▶ _EXTRAIT DE PAGE_:
━━━━━━━━━━━━━━━━

Si le rythme lent et les plans fixes sont dans un sens typiques du cinéma français, ils accentuent ici une certaine tension languissante qui colle assez bien à la tension palpable entre les protagonistes. Cette tension, d’abord fragile puis comique (scène du repas avec un maître de cérémonie ébranlé si ce n’est moqué par l’assistance, son neveu et son sous-fifre) devient oppressante, et ce entre tous les personnages. Ces derniers, peu conscients de la menace qui les entoure, finissent par interagir de façon diamétralement opposée, jusqu’à recourir à un comportement étrange, voir absurde, mais en entretenant des relations jouant de plus en plus sur les attitudes, les regards, plus que sur les dialogues. On devine une forme de tension sexuelle entre les protagonistes, qu’ils soient mixtes ou non. Du couple formé par Sophie et Jeanne, adepte des caresses lascives, aux ébats infidèles et nocturnes de Jeanne avec Wilfried, ce dernier étant très convoité par le maître de maison Axel de Fersen, ou échangeant des regards appuyés avec Matthieu, lui-même en couple avec Mathilde. Jeunesse, beauté, inconscience et convoitise, comme autant de tableaux dont le cinéma français aime à se faire une spécialité parfois dépravée, mais toujours allégorique. Ici, dans le cadre d’un film noir, ces éléments sont autant d’appels plus ou moins subtils qui donnent de la profondeur à des personnages qui semblaient de prime abord vautrés dans la plus plate bêtise, comme dans la plupart des slasher movies, justement. On aime les jeux de regards, innocents comme ceux du petit Nicolas, inquisiteurs comme ceux du tueur caché sous le masque de loup, gourmands comme ceux que les personnages s’échangent constamment, ou pervers comme ceux du violeur qui va tôt ou tard tenter de commettre un nouveau larcin.

━━━━━━━━━━━━━━━━

▶ _Entrées de données recueillies_:
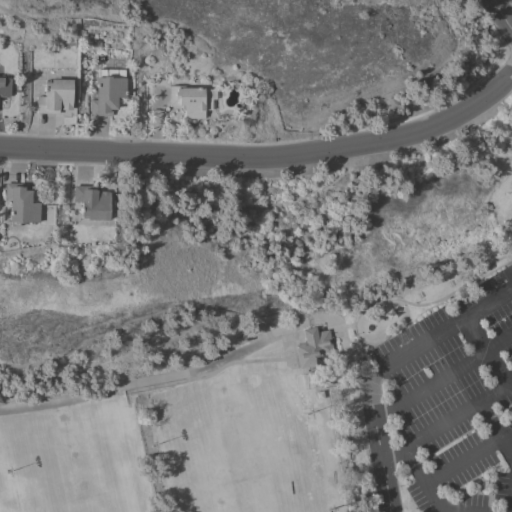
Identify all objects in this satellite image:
road: (501, 16)
building: (4, 86)
building: (4, 87)
building: (106, 91)
building: (107, 94)
building: (55, 96)
building: (54, 97)
building: (189, 100)
building: (187, 101)
road: (265, 157)
building: (92, 202)
building: (91, 203)
building: (19, 204)
building: (21, 204)
road: (394, 299)
road: (446, 302)
road: (346, 326)
road: (444, 329)
parking lot: (501, 329)
building: (312, 347)
building: (313, 347)
road: (483, 351)
road: (341, 356)
road: (331, 360)
street lamp: (368, 361)
road: (207, 367)
road: (301, 368)
road: (443, 377)
road: (508, 382)
road: (371, 387)
street lamp: (386, 391)
building: (319, 395)
road: (322, 399)
parking lot: (453, 401)
road: (443, 423)
road: (362, 431)
road: (146, 448)
park: (179, 448)
park: (234, 448)
road: (381, 458)
road: (463, 462)
park: (76, 463)
road: (469, 495)
park: (0, 508)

━━━━━━━━━━━━━━━━

▶ _EXERCICES À FAIRE_:
1. Traduisez en anglais cette phrase de la critique de film : « On devine une forme de tension sexuelle entre les protagonistes, qu’ils soient mixtes ou non. »
2. Recopiez à l'identique toutes les lignes des enregistrements, sans y inclure l'image.

▶ _CORRIGÉS_:
1. One senses a kind of sexual tension between the protagonists, whether they are of mixed sexes or not.

2.
Identify all objects in this satellite image:
road: (501, 16)
building: (4, 86)
building: (4, 87)
building: (106, 91)
building: (107, 94)
building: (55, 96)
building: (54, 97)
building: (189, 100)
building: (187, 101)
road: (265, 157)
building: (92, 202)
building: (91, 203)
building: (19, 204)
building: (21, 204)
road: (394, 299)
road: (446, 302)
road: (346, 326)
road: (444, 329)
parking lot: (501, 329)
building: (312, 347)
building: (313, 347)
road: (483, 351)
road: (341, 356)
road: (331, 360)
street lamp: (368, 361)
road: (207, 367)
road: (301, 368)
road: (443, 377)
road: (508, 382)
road: (371, 387)
street lamp: (386, 391)
building: (319, 395)
road: (322, 399)
parking lot: (453, 401)
road: (443, 423)
road: (362, 431)
road: (146, 448)
park: (179, 448)
park: (234, 448)
road: (381, 458)
road: (463, 462)
park: (76, 463)
road: (469, 495)
park: (0, 508)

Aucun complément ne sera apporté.